Jehova sorgt für uns
Von Newton Cantwell erzählt
GERN denken wir, meine Frau Esther und ich, an die mehr als neununddreißig Jahre des Vollzeitdienstes als Zeugen Jehovas im christlichen Predigtdienst zurück und staunen, wie gut Jehova zu uns gewesen ist. ‘In günstiger Zeit und in unruhvoller Zeit’ haben wir seine gütige Aufmerksamkeit und Sorge für unsere täglichen Bedürfnisse erfahren. (2. Tim. 4:2) Und es ist immer eine Freude, sich an früher zu erinnern.
Nachdem wir im Jahre 1907 geheiratet hatten, begannen wir ernsthaft, anhand der biblischen Schriften, die von der Watch Tower Society herausgegeben wurden, die Bibel zu studieren. Seltsamerweise spielte ein ehemaliger Baptistengeistlicher eine große Rolle dabei, unsere Aufmerksamkeit auf die Schriften der Gesellschaft zu lenken und uns zu ermuntern, sie zu studieren.
Von früher Jugend an hatten wir beide den starken Wunsch gehegt, von Gott gebraucht werden zu können und unseren Mitmenschen eine Hilfe zu sein. Beide hegten wir schon früh Zweifel an den Lehren der Kirchen der Christenheit, besonders an der abstoßenden Lehre von einer ewigen Qual hilfloser Geschöpfe. Zwar wurden wir erst miteinander bekannt, als wir herangewachsen waren, doch dann stellten wir fest, daß wir viel gemeinsam hatten.
Als junges Ehepaar studierten wir regelmäßig die erhältlichen Bibelstudienhilfsmittel der Watch Tower Society und schlugen alle angegebenen Schriftstellen nach. Dadurch erlangten wir eine feste Wissensgrundlage, die uns später half, uns für den Dienst Jehovas zu entscheiden. Bis zum Jahre 1916 hatten wir so weit Fortschritte gemacht, daß wir in einem kleinen Ausmaß an der Verbreitung der Bibelstudienhilfsmittel der Gesellschaft teilnahmen. Nach diesem Anfang war es ein leichter Schritt, damit anzufangen, in den Zeiten zwischen den Schulquartalen regulär von Haus zu Haus Schriften zu verbreiten.

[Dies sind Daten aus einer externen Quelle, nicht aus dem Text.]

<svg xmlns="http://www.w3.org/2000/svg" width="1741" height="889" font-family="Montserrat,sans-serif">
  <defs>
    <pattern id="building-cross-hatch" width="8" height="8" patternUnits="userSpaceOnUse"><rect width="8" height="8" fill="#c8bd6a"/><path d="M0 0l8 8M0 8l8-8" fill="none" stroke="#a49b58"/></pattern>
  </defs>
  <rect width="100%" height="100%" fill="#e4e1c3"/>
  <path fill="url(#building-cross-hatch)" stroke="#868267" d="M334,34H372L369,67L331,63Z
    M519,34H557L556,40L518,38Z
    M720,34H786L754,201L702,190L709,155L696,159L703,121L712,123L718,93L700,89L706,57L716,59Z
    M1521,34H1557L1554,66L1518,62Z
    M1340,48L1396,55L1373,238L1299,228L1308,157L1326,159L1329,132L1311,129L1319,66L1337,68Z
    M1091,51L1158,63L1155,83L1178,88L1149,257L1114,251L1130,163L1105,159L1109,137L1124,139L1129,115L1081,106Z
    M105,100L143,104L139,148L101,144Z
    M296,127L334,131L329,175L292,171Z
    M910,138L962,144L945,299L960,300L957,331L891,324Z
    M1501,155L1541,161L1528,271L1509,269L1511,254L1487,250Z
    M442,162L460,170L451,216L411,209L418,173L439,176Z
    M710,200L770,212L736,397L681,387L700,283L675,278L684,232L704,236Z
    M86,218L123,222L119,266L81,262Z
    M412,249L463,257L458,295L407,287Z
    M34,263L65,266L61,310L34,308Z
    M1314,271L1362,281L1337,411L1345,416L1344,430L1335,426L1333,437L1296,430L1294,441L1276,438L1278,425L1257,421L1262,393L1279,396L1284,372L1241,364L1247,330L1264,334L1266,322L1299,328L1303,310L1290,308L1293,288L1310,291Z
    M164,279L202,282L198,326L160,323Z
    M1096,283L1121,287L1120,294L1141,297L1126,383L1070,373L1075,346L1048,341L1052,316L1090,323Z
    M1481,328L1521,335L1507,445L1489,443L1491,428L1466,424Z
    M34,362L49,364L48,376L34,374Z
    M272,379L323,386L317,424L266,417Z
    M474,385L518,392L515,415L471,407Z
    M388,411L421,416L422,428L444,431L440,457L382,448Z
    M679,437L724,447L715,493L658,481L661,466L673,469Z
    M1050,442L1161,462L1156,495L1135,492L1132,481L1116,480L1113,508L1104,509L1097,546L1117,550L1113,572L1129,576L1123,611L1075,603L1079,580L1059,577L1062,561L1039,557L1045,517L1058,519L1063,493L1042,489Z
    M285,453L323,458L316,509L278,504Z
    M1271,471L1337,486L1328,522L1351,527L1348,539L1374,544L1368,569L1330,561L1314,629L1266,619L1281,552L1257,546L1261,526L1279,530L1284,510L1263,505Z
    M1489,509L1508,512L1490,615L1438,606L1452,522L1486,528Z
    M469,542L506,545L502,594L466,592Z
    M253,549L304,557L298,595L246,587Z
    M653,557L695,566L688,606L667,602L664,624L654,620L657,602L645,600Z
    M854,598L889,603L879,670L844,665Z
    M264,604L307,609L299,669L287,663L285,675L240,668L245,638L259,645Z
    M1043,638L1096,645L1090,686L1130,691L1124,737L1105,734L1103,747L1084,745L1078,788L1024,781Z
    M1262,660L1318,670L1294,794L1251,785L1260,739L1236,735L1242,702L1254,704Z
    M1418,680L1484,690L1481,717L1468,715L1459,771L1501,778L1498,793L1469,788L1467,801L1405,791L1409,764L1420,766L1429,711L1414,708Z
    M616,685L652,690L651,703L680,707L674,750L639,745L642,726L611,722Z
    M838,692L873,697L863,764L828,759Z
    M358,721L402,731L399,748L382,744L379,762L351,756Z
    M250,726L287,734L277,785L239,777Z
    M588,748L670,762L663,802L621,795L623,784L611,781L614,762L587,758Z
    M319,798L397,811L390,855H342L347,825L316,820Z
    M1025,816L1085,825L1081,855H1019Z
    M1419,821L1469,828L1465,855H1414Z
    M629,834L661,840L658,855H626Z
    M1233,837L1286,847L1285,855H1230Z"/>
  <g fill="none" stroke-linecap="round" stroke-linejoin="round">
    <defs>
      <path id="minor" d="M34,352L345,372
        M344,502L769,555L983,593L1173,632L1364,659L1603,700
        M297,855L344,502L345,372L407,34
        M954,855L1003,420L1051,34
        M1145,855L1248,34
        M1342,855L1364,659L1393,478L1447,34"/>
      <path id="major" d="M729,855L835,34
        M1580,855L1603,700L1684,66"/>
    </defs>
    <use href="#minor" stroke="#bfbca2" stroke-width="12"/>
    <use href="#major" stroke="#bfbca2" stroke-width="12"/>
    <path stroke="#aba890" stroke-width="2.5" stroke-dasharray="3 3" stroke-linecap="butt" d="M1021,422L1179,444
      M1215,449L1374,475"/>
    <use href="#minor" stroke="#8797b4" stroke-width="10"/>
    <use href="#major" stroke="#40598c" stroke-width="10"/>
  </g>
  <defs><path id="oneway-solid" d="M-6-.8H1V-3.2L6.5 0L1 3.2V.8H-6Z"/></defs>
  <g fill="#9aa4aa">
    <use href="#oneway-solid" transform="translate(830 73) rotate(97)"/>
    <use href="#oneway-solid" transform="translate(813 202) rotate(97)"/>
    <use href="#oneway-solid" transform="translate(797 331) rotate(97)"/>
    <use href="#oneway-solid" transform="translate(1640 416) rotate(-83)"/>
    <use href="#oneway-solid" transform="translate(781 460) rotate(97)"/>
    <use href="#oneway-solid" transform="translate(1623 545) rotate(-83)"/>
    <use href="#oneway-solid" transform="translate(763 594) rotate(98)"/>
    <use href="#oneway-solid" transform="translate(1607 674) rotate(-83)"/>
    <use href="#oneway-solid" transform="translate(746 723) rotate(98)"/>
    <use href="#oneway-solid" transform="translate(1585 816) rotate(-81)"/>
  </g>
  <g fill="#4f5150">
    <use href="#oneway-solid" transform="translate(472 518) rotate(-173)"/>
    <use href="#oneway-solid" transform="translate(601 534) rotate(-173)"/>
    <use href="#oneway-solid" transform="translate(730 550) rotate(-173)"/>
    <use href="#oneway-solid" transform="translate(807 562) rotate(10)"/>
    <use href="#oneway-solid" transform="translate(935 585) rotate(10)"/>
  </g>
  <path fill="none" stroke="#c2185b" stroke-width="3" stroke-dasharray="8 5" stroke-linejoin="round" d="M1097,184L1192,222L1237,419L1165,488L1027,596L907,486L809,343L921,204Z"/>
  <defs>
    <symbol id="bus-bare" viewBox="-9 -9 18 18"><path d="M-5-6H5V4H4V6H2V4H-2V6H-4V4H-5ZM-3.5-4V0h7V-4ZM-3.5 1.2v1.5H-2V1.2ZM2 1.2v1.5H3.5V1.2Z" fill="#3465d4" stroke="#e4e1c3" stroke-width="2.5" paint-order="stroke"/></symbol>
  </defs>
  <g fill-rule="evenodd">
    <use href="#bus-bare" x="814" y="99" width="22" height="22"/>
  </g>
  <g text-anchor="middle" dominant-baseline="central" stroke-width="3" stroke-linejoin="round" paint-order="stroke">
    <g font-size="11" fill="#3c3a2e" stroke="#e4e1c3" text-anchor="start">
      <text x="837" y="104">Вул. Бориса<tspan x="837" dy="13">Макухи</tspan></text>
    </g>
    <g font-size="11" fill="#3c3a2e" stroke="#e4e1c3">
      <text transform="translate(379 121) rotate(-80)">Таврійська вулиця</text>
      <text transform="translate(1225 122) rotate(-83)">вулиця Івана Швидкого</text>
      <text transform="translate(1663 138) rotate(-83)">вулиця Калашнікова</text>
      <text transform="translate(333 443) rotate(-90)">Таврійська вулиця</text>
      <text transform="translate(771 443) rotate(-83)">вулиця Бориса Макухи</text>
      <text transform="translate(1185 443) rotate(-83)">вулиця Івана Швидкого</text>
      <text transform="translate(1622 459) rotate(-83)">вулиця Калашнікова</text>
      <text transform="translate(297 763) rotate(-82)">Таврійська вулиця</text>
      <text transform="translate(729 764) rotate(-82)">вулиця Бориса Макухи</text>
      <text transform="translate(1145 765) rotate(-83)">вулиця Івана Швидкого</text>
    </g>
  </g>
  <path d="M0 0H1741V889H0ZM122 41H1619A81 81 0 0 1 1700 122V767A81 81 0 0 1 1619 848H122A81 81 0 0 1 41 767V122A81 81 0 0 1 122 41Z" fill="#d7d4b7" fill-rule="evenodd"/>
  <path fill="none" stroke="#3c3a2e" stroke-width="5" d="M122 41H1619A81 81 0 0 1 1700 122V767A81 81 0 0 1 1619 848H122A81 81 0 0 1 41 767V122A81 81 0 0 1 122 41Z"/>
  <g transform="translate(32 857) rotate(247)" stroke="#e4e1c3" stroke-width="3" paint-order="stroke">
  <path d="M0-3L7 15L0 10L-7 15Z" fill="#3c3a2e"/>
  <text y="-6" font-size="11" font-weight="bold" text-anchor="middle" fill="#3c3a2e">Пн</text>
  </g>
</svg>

Nach dem Jahre 1924, als wir von Südmissouri wieder nach Tennessee zogen, wuchsen unsere Kinder heran und bereiteten sich vor, Verkündiger der Königreichsbotschaft zu werden. Wir hatten das Vorrecht, „Scharfschützen“ zu sein; dieser Ausdruck wurde nach 1907 eine Zeitlang auf diejenigen angewandt, die nicht wegziehen und sich nicht während ihrer ganzen Zeit an der Verbreitung der Botschaft beteiligen konnten, die aber bereit waren, so, wie es ihnen die Zeit erlaubte, in ihrer eigenen Nachbarschaft tätig zu sein. Es wurde weiterhin reichlich in geistiger Hinsicht für uns gesorgt. Jeden Tag führten wir eine kurze Besprechung eines Bibeltextes durch; jede Woche hatten wir unser Familien-Wachtturm-Studium, und wir wurden von Zeit zu Zeit von den reisenden Beauftragten der Gesellschaft, „Pilgerbrüder“ genannt, besucht.
EINE TÜR ZU GRÖSSEREN VORRECHTEN TUT SICH AUF
Während wir an Erkenntnis zunahmen, steigerte sich unser Wunsch, einen größeren Anteil am Dienste Jehovas zu nehmen. Während eines sechsmonatigen Aufenthaltes in Missouri im Jahre 1929 hatten wir das Vorrecht, zweien unserer christlichen Schwestern, die während ihrer ganzen Zeit die gute Botschaft von Gottes Königreich verkündigten, Zimmer zur Verfügung zu stellen. Dabei wurde unser geistiger Appetit angeregt, und wir wurden veranlaßt, uns mehr Gedanken über unsere Verhältnisse und unsere Zukunft zu machen.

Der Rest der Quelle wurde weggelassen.